### [Task prompt]
Out of the listing below, copy every line that carries the string "none".
----- Input data -----
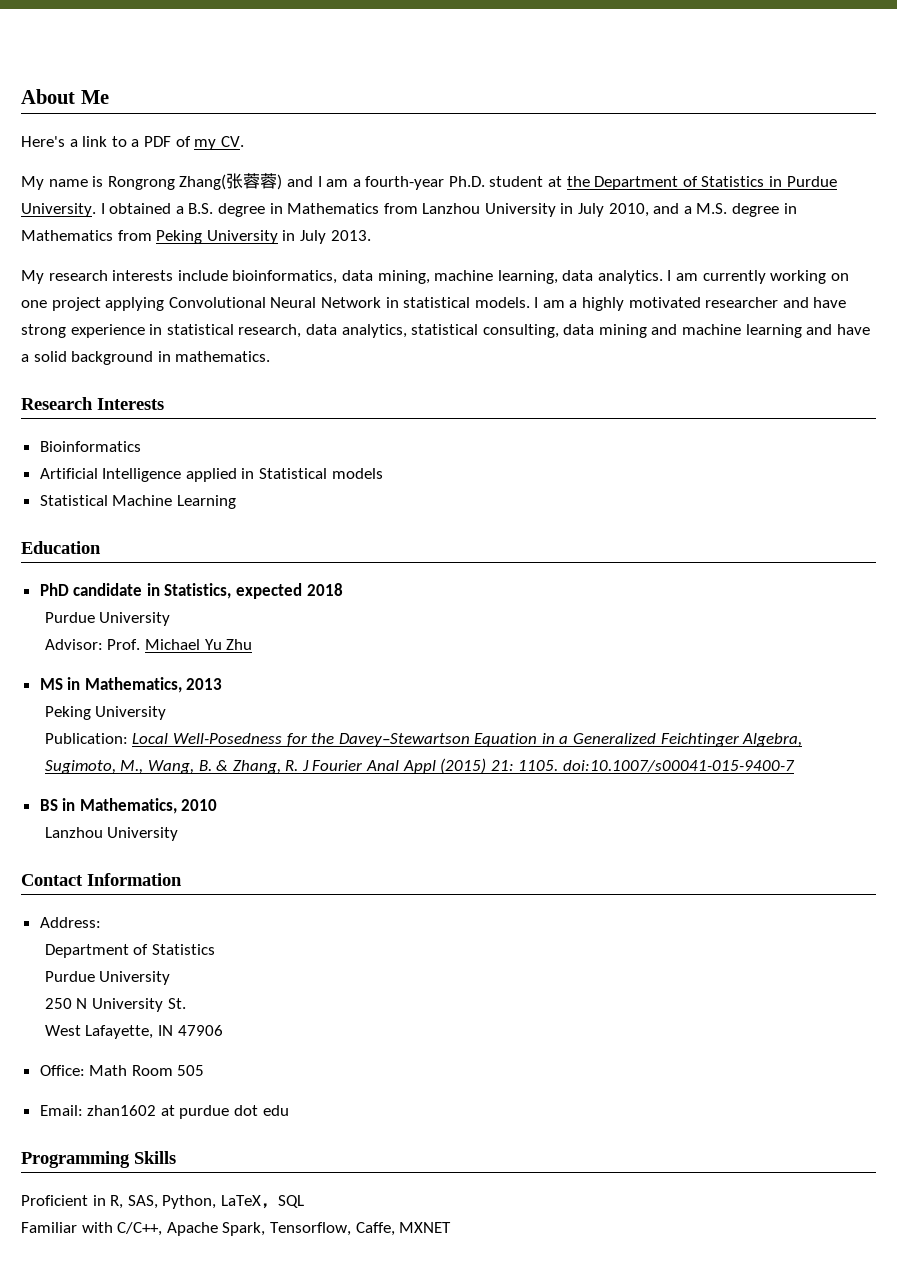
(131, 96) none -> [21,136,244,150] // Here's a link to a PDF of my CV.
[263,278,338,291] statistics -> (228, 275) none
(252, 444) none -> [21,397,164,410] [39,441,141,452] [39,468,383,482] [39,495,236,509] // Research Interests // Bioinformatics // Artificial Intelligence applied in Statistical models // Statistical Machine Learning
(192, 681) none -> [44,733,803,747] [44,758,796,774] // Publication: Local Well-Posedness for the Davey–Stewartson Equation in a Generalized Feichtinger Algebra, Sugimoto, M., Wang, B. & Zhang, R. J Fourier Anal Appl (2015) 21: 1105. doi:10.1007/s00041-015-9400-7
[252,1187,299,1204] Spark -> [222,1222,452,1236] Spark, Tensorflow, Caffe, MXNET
-----
### [Completed exercise]
(131, 96) none -> [21,136,244,150] // Here's a link to a PDF of my CV.
[263,278,338,291] statistics -> (228, 275) none
(252, 444) none -> [21,397,164,410] [39,441,141,452] [39,468,383,482] [39,495,236,509] // Research Interests // Bioinformatics // Artificial Intelligence applied in Statistical models // Statistical Machine Learning
(192, 681) none -> [44,733,803,747] [44,758,796,774] // Publication: Local Well-Posedness for the Davey–Stewartson Equation in a Generalized Feichtinger Algebra, Sugimoto, M., Wang, B. & Zhang, R. J Fourier Anal Appl (2015) 21: 1105. doi:10.1007/s00041-015-9400-7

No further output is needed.